Two private-equity firms, a media mogul, the second- and fourth-largest U.S. pay TV operators, Internet company Yahoo! Inc., and the owner of the Hollywood Reporter and Dick Clark Productions all submitted first-round offers to purchase Hulu, according to people familiar with the matter.

The company is owned by Walt Disney Co., News Corp. and Comcast Corp.

DirecTV is one of at least three bidders offering $1 billion or more for Hulu, people with knowledge of the process said last week. Depending on who buys it, Hulu could serve as a bet on the future of mobile video or a home for original content, said Rich Greenfield, an analyst at BTIG.

“Hulu is of interest to many,” said Greenfield. “The question is: How can Hulu be used for far more than what it’s being used for today?”

For now, Los Angeles-based Hulu serves as a way for people to watch network TV shows and other programs over the Internet — a popular option among people who have dropped their cable or satellite subscriptions.

The idea was to let Disney’s ABC, Comcast’s NBC and News Corp.’s Fox benefit from online advertising, helping the broadcasters adjust to the Internet era. Hulu offers both a free version of the service and a $7.99-a-month option with greater access to shows. The number of paying customers topped 4 million last quarter.

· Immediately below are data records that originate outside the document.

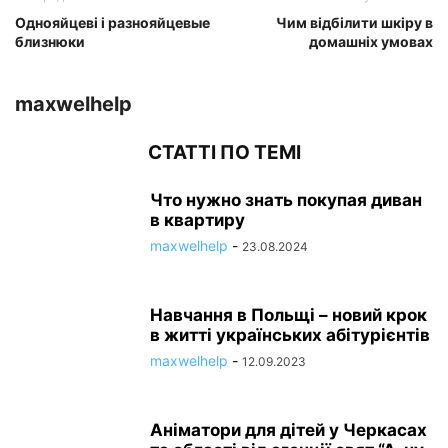
Однояйцеві і разнояйцевые
Чим відбілити шкіру в
близнюки
домашніх умовах
maxwelhelp
СТАТТІ ПО ТЕМІ
Что нужно знать покупая диван
в квартиру
maxwelhelp
-
23.08.2024
Навчання в Польщі – новий крок
в житті українських абітурієнтів
maxwelhelp
-
12.09.2023
Аніматори для дітей у Черкасах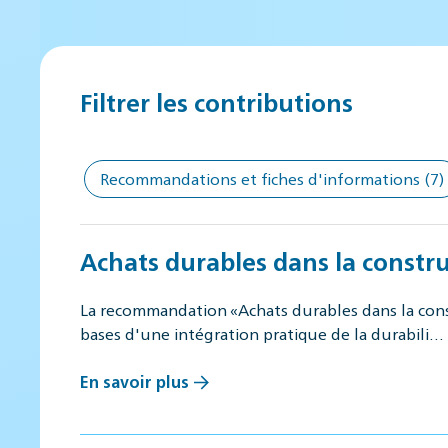
Filtrer les contributions
Recommandations et fiches d'informations
(7)
Achats durables dans la constru
La recommandation «Achats durables dans la const
bases d'une intégration pratique de la durabili…
En savoir plus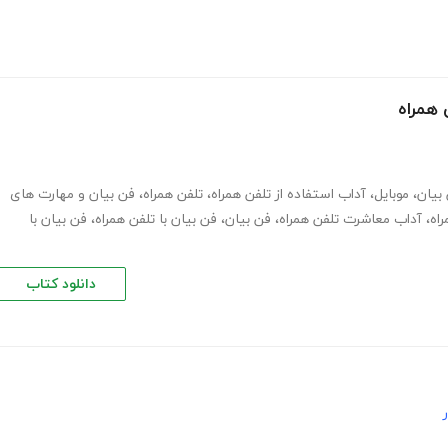
 همراه
بیان
،
موبایل
،
آداب استفاده از تلفن همراه
،
تلفن همراه
،
فن بیان و مهارت های
اه
،
آداب معاشرت تلفن همراه
،
فن بیان
،
فن بیان با تلفن همراه
،
فن بیان با
دانلود کتاب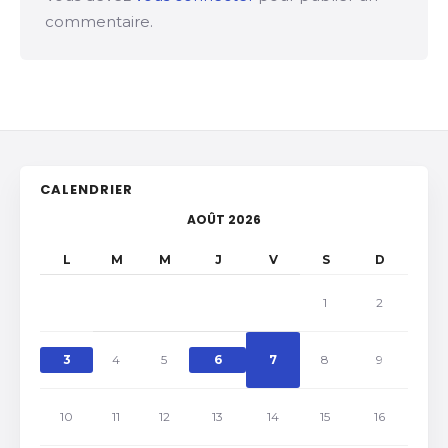
commentaire.
CALENDRIER
AOÛT 2026
L
M
M
J
V
S
D
1
2
3
4
5
6
7
8
9
10
11
12
13
14
15
16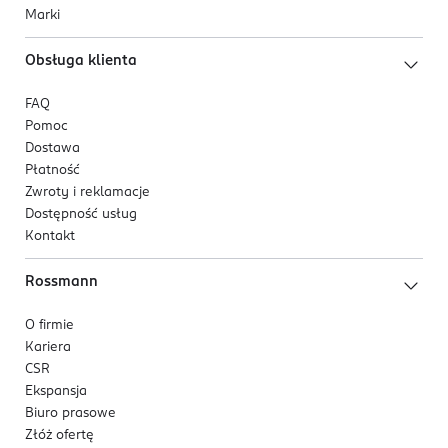
Marki
Obsługa klienta
FAQ
Pomoc
Dostawa
Płatność
Zwroty i reklamacje
Dostępność usług
Kontakt
Rossmann
O firmie
Kariera
CSR
Ekspansja
Biuro prasowe
Złóż ofertę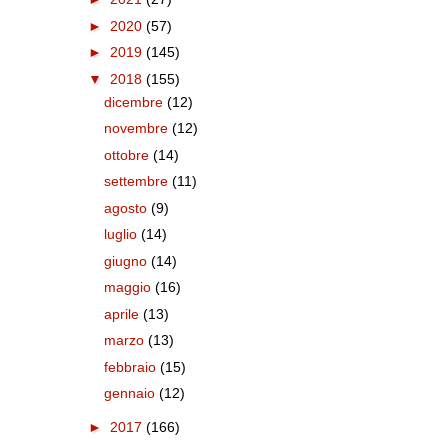
►
2020
(57)
►
2019
(145)
▼
2018
(155)
dicembre
(12)
novembre
(12)
ottobre
(14)
settembre
(11)
agosto
(9)
luglio
(14)
giugno
(14)
maggio
(16)
aprile
(13)
marzo
(13)
febbraio
(15)
gennaio
(12)
►
2017
(166)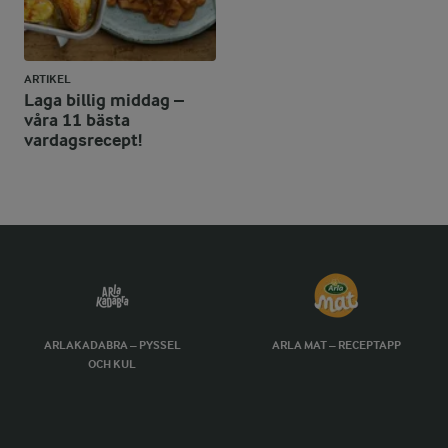
ARTIKEL
Laga billig middag –
våra 11 bästa
vardagsrecept!
ARLAKADABRA – PYSSEL
ARLA MAT – RECEPTAPP
OCH KUL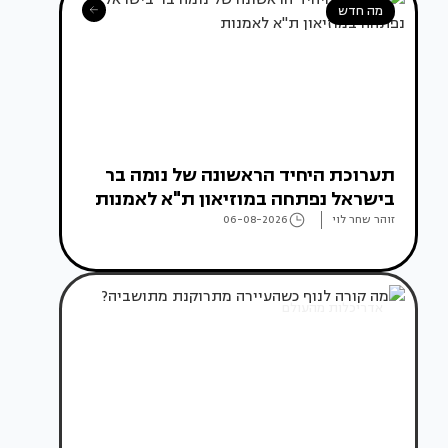
מה חדש
תערוכת היחיד הראשונה של נומה בר
בישראל נפתחה במוזיאון ת"א לאמנות
זוהר שחר לוי
06-08-2026
אדריכלות מהעולם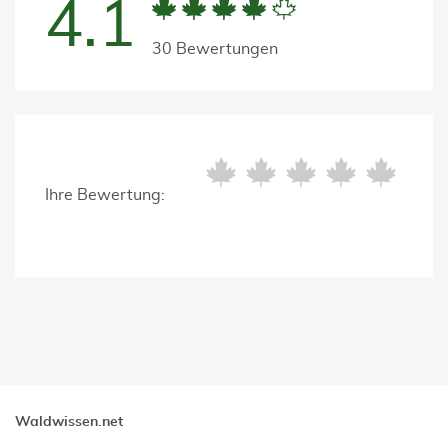
4.1
30 Bewertungen
Ihre Bewertung:
Waldwissen.net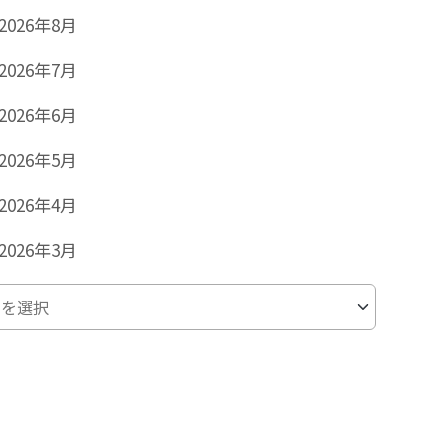
2026年8月
2026年7月
2026年6月
2026年5月
2026年4月
2026年3月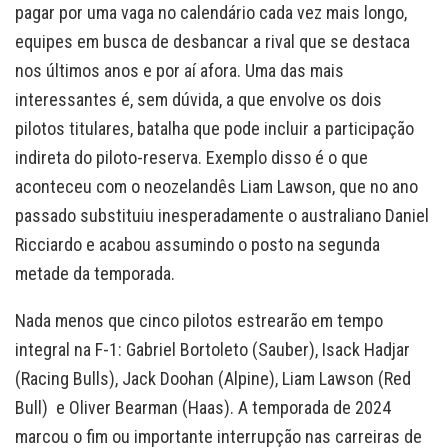
pagar por uma vaga no calendário cada vez mais longo,
equipes em busca de desbancar a rival que se destaca
nos últimos anos e por aí afora. Uma das mais
interessantes é, sem dúvida, a que envolve os dois
pilotos titulares, batalha que pode incluir a participação
indireta do piloto-reserva. Exemplo disso é o que
aconteceu com o neozelandês Liam Lawson, que no ano
passado substituiu inesperadamente o australiano Daniel
Ricciardo e acabou assumindo o posto na segunda
metade da temporada.
Nada menos que cinco pilotos estrearão em tempo
integral na F-1: Gabriel Bortoleto (Sauber), Isack Hadjar
(Racing Bulls), Jack Doohan (Alpine), Liam Lawson (Red
Bull) e Oliver Bearman (Haas). A temporada de 2024
marcou o fim ou importante interrupção nas carreiras de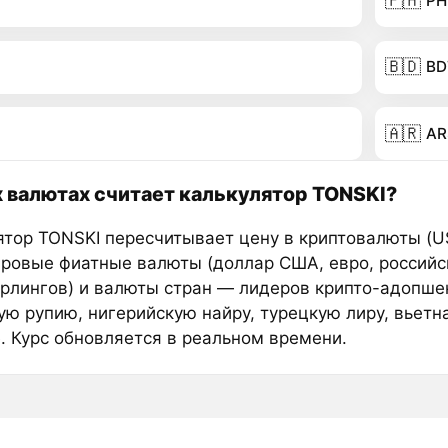
🇵🇭
PH
🇧🇩
BD
🇦🇷
AR
х валютах считает калькулятор TONSKI?
ятор TONSKI пересчитывает цену в криптовалюты (U
ировые фиатные валюты (доллар США, евро, российс
ерлингов) и валюты стран — лидеров крипто-адопше
ую рупию, нигерийскую найру, турецкую лиру, вьетн
е. Курс обновляется в реальном времени.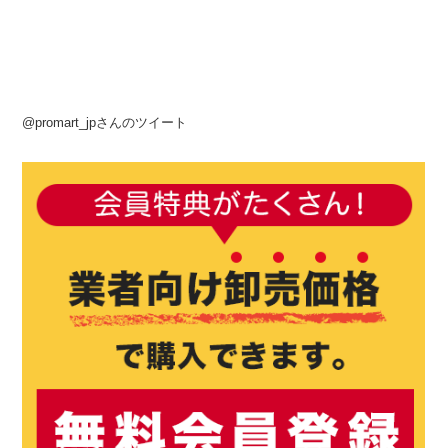
@promart_jpさんのツイート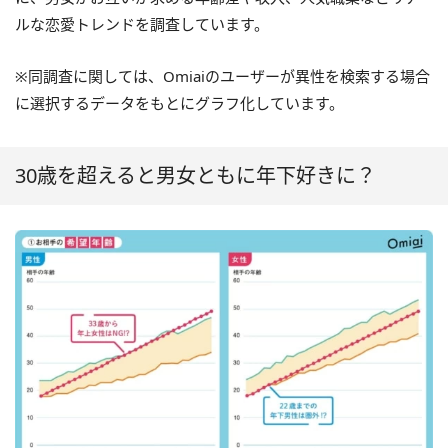
ルな恋愛トレンドを調査しています。
※同調査に関しては、Omiaiのユーザーが異性を検索する場合
に選択するデータをもとにグラフ化しています。
30歳を超えると男女ともに年下好きに？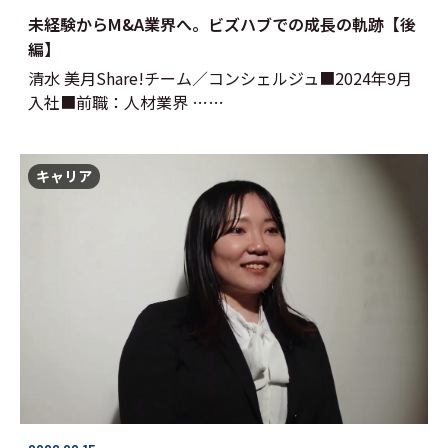
未経験からM&A業界へ。ビズハブでの成長の軌跡【後
編】
清水 美月Share!チーム／コンシェルジュ■2024年9月
入社■前職：人材業界 ……
キャリア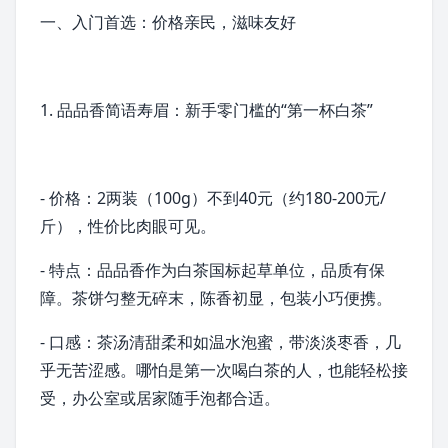
一、入门首选：价格亲民，滋味友好
1. 品品香简语
寿眉
：新手零门槛的“第一杯白茶”
- 价格：2两装（100g）不到40元（约180-200元/
斤），性价比肉眼可见。
- 特点：品品香作为白茶国标起草单位，品质有保
障。
茶饼
匀整无碎末，陈香初显，包装小巧便携。
- 口感：茶汤清甜柔和如温水泡蜜，带淡淡枣香，几
乎无苦涩感。哪怕是第一次喝白茶的人，也能轻松接
受，办公室或居家随手泡都合适。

Two of the three owners — Disney and News Corp. — have clashed over how to run Hulu, prompting them to put the business up for sale. Comcast, the third owner, is barred from an operational or board role under an agreement with regulators related to its NBC Universal acquisition in January 2011. The government was concerned Comcast’s position as a cable provider and programming owner would create conflicts of interest.

Since the bidding process for Hulu began this year, it has drawn a range of suitors. Private-equity firms KKR & Co. and Silver Lake Management LLC made separate offers. Silver Lake is working with William Morris Endeavor Entertainment, the talent agency led by Ari Emanuel and Patrick Whitesell.

Silver Lake aims to use Hulu as a platform to expand William Morris’ content production, a new business for the agency.

A private-equity firm might have to invest at a loss in new original programming for two to four years to turn Hulu into a profitable company, said Jaison Blair, an analyst at Telsey Advisory Group in New York.

Hulu’s free, ad-supported business is already profitable, a person familiar with the matter said. Hulu Plus, its $7.99-a- month product, loses money, the person said. Even though it generates monthly subscriber fees, the paid service requires higher licensing payments to cover the more extensive content. Hulu Plus could be profitable in 18 months depending how it grows, the person said.

“A private-equity investor needs to look at this as an early-stage growth business with potentially a large market share opportunity,” Blair said. “Anyone that’s looking at it has seen the way that Netflix and Amazon Prime have grown and have gravitated toward original content.”

Netflix Inc., which has more than 29 million U.S. subscribers, has purchased rights to air new episodes of shows such as Arrested Development and House of Cards. Netflix shares have more than tripled over the past year, bolstered by its push into original programming. Amazon.com Inc.’s Prime service, meanwhile, is adding new shows as part of its Amazon Originals program.

DirecTV, the second-largest U.S. pay TV provider, would use Hulu Plus as a promotional add-on and retention tool for its subscribers. The company, which has more than 20 million subscribers, could offer Hulu Plus for a discount or for free to customers who threaten to leave, one person said.

Time Warner Cable — the fourth-largest U.S. pay-TV operator, with about 12 million video customers — would probably use Hulu Plus to promote its high-speed broadband product. The New York-based company with Akron operations could bundle a subscription to Hulu Plus to new Internet subscribers, she said.